Melanie got out of the bed and drew on her dress. She was conscious of her arms, her lips, her jaw.

“Stay,” said Dylan.

Melanie tossed her hair (the celebrity surgeon rippling through her) and laughed. She put on her sandals.

Dylan reached out a hand. “I command you to stay. Does that work?”

“Not with this robot.”

Dylan rolled over the covers, grinning.

“Walk with me.” Melanie picked up Dylan’s ball of jeans and threw them at her. Something fell out, dropped to the floor. Small and blue. Melanie reached down. A compass. She turned it over in her hand. She held it up.

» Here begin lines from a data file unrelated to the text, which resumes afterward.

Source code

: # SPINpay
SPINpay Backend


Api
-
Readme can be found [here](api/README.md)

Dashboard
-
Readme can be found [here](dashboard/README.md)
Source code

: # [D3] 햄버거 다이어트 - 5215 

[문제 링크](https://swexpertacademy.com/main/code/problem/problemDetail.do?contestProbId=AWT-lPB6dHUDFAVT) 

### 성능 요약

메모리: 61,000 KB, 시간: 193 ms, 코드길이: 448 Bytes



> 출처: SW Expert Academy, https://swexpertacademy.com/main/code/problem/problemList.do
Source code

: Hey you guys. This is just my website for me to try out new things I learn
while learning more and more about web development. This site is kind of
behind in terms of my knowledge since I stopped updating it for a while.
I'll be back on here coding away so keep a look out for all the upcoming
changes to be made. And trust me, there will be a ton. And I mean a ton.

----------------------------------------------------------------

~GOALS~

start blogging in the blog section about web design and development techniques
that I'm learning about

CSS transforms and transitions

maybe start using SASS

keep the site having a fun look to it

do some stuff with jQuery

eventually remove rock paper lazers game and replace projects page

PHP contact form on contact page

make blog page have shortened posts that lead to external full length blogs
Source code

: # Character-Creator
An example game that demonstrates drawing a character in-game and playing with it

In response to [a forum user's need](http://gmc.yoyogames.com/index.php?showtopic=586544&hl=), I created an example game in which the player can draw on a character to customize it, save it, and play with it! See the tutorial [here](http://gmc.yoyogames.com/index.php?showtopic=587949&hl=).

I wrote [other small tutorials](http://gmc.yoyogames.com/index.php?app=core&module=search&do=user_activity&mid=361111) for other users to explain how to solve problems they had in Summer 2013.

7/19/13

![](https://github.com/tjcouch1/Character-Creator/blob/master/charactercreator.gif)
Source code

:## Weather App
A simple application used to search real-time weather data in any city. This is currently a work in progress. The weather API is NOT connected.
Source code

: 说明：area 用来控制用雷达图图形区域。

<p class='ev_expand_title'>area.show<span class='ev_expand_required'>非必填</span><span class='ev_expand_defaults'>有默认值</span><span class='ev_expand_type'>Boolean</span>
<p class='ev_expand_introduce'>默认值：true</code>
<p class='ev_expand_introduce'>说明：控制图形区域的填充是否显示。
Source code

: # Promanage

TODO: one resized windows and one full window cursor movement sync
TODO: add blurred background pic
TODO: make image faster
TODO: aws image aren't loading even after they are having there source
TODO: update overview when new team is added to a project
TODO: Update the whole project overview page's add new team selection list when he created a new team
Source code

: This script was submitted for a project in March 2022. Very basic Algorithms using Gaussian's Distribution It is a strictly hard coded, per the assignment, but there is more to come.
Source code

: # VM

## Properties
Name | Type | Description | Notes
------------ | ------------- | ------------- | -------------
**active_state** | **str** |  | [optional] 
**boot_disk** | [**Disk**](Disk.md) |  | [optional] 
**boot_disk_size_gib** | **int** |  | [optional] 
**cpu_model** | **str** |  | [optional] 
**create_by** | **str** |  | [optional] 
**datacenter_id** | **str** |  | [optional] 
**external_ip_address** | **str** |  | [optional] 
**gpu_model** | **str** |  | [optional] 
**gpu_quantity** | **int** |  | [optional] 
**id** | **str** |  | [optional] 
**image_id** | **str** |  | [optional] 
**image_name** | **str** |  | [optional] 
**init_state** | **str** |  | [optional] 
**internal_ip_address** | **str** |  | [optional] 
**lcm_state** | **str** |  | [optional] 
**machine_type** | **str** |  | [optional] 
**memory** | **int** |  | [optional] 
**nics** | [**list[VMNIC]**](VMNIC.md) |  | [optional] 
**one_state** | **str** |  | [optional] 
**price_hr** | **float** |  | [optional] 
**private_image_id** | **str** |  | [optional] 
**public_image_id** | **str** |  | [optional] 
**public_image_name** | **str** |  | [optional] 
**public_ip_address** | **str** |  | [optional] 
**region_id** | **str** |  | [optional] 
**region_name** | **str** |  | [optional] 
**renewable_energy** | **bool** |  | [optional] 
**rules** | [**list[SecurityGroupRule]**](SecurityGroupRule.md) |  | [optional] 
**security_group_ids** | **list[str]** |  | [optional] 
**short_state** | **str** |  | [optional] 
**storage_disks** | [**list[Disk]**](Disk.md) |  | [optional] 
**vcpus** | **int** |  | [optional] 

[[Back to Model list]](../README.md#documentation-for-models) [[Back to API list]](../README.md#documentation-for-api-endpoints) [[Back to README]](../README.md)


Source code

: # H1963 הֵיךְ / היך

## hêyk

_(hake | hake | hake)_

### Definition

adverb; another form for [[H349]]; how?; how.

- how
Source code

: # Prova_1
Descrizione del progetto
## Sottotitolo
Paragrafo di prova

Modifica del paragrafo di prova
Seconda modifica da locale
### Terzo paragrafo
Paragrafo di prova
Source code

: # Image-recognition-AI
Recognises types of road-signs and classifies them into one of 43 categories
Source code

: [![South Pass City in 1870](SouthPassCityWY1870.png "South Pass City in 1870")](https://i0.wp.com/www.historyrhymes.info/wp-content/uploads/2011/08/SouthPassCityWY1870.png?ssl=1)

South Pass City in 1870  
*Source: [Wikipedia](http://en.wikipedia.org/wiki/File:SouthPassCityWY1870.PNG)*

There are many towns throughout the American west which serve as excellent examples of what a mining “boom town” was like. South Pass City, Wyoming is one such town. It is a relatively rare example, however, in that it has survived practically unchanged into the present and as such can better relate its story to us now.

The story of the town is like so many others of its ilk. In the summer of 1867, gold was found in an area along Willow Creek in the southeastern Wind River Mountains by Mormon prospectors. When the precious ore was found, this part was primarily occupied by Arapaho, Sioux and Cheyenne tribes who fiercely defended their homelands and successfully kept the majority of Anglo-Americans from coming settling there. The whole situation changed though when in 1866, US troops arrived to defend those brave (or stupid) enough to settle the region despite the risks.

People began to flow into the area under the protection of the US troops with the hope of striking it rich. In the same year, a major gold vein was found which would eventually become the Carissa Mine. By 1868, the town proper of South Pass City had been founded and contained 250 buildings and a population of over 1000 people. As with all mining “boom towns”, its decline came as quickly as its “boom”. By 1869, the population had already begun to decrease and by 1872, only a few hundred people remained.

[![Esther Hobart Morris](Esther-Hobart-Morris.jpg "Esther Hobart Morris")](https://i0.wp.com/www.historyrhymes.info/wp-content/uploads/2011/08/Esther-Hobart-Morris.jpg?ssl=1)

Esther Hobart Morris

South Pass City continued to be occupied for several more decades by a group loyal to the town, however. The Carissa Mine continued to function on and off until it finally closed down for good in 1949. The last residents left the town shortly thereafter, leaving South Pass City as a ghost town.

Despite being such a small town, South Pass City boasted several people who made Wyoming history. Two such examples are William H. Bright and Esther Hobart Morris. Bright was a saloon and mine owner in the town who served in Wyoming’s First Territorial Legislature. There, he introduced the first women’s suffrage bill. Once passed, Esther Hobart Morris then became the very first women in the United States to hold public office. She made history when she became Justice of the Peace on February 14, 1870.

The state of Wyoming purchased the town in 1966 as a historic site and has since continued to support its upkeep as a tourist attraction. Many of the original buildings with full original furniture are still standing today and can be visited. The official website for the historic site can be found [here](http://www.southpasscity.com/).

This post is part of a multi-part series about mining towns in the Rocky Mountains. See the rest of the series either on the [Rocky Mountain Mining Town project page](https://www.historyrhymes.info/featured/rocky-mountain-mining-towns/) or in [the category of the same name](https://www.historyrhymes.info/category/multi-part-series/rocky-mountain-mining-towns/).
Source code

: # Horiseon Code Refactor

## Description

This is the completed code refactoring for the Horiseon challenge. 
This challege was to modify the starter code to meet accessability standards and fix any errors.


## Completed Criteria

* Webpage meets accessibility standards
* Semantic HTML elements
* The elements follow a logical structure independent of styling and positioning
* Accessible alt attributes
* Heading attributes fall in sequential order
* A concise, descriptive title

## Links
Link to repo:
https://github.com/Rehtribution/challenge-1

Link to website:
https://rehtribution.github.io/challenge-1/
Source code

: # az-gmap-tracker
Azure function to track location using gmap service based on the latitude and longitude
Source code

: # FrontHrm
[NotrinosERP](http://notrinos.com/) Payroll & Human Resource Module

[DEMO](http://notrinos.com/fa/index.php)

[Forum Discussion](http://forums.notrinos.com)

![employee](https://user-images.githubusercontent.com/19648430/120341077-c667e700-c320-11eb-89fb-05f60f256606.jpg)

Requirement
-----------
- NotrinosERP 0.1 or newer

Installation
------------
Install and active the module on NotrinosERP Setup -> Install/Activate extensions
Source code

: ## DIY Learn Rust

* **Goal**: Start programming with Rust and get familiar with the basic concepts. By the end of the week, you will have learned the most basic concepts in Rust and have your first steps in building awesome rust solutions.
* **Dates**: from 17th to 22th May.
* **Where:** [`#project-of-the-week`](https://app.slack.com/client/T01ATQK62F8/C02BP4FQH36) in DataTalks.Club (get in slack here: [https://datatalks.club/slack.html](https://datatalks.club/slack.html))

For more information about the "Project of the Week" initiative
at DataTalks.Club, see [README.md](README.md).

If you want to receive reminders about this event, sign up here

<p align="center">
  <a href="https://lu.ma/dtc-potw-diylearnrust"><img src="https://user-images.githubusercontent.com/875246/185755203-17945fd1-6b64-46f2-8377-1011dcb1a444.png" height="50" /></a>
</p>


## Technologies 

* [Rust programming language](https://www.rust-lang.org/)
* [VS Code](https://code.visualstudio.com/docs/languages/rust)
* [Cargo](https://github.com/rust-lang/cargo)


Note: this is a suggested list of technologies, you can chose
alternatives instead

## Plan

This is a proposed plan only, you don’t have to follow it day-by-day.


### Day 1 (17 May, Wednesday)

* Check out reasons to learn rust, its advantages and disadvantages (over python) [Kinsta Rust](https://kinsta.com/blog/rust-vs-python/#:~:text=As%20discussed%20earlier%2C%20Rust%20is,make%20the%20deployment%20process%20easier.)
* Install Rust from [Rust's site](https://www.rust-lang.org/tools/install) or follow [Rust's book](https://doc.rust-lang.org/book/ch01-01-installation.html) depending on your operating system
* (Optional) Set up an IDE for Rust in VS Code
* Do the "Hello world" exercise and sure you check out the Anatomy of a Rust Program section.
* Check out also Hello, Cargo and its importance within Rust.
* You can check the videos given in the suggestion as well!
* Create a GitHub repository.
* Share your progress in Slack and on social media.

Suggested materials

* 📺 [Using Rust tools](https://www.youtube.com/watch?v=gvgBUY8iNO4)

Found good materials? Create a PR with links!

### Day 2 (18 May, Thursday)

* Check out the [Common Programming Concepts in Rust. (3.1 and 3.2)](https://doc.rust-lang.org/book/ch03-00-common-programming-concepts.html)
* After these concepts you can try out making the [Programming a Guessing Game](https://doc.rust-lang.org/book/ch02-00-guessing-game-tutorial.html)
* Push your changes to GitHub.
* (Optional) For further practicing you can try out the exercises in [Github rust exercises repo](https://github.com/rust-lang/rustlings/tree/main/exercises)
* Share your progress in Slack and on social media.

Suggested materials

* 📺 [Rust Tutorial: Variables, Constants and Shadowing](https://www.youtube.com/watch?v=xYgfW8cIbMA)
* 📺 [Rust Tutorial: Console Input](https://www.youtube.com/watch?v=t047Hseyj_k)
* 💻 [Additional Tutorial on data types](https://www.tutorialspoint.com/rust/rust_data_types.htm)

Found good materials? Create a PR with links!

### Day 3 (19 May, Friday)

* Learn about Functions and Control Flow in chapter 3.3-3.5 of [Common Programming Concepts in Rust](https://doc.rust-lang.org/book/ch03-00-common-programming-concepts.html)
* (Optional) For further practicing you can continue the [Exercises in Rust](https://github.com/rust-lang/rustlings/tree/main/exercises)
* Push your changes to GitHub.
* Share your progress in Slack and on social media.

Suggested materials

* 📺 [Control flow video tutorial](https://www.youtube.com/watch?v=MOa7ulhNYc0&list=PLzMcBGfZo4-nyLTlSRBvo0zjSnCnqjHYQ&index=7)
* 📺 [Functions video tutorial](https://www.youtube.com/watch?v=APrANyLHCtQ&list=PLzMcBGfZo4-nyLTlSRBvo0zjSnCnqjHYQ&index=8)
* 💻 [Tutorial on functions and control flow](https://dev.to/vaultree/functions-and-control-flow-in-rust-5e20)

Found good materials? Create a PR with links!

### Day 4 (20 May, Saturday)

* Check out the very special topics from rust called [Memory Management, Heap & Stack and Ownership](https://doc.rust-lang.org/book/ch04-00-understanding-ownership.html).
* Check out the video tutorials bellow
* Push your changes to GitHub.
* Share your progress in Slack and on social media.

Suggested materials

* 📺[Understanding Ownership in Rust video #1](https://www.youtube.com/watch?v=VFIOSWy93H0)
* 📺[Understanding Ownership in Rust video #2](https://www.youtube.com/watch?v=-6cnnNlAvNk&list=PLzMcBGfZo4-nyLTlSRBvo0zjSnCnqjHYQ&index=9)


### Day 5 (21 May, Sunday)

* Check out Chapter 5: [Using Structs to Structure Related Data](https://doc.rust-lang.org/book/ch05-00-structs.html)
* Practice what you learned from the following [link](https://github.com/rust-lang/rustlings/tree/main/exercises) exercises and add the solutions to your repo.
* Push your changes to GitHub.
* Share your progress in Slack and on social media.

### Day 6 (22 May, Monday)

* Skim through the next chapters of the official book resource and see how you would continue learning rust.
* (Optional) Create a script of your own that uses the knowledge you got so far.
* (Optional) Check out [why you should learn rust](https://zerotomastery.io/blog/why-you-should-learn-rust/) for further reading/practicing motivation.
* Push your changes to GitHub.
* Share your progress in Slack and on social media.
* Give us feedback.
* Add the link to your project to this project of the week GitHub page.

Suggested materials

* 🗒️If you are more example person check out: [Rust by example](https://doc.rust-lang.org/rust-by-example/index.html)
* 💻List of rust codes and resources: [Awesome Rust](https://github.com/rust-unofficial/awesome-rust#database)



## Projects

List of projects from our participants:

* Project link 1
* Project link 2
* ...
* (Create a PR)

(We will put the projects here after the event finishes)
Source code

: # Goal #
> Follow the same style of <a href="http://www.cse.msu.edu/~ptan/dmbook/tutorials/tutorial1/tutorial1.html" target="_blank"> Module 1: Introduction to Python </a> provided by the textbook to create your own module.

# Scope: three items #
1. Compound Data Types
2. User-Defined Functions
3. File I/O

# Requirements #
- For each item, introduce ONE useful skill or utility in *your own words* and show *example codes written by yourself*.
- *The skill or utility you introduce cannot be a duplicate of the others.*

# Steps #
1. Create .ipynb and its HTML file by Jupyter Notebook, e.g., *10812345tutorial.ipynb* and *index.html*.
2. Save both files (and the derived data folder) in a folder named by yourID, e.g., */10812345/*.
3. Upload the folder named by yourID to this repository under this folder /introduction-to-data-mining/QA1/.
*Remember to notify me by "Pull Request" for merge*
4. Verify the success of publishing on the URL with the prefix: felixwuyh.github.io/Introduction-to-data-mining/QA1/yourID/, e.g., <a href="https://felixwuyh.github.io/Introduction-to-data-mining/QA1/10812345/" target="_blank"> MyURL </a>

“My mother’s,” said Dylan.

She didn’t know what she was doing with this girl. She supposed she’d always been a little self-destructive. Or maybe it was the opposite. Maybe she’d always had a thimbleful of hope. Because you never knew. Surely there was a chance it would all stay where it was supposed to. She might make it to the grave with no explosive incidents. She might die like all animals, the way any normal human does. She might get lucky: cellular disintegration. Life, then death.

She put the compass on the nightstand, and they walked down to the beach. The waves were folding, turning, lifting, revealing pink and orange tints. “I love you,” Dylan said. And though nothing around Melanie was real—not the waves she was watching, not the muscles in her face, not the blue in the sky, which had a filmed hue projected onto it to mask the sulfur, not even the horizon, which was enhanced and colored, and though it didn’t make sense for a robot to love, it was illogical—what could Melanie do? Melanie was real, or 98 percent real, and Dylan was real. So Melanie said (and to her surprise she meant it), “I love you too.”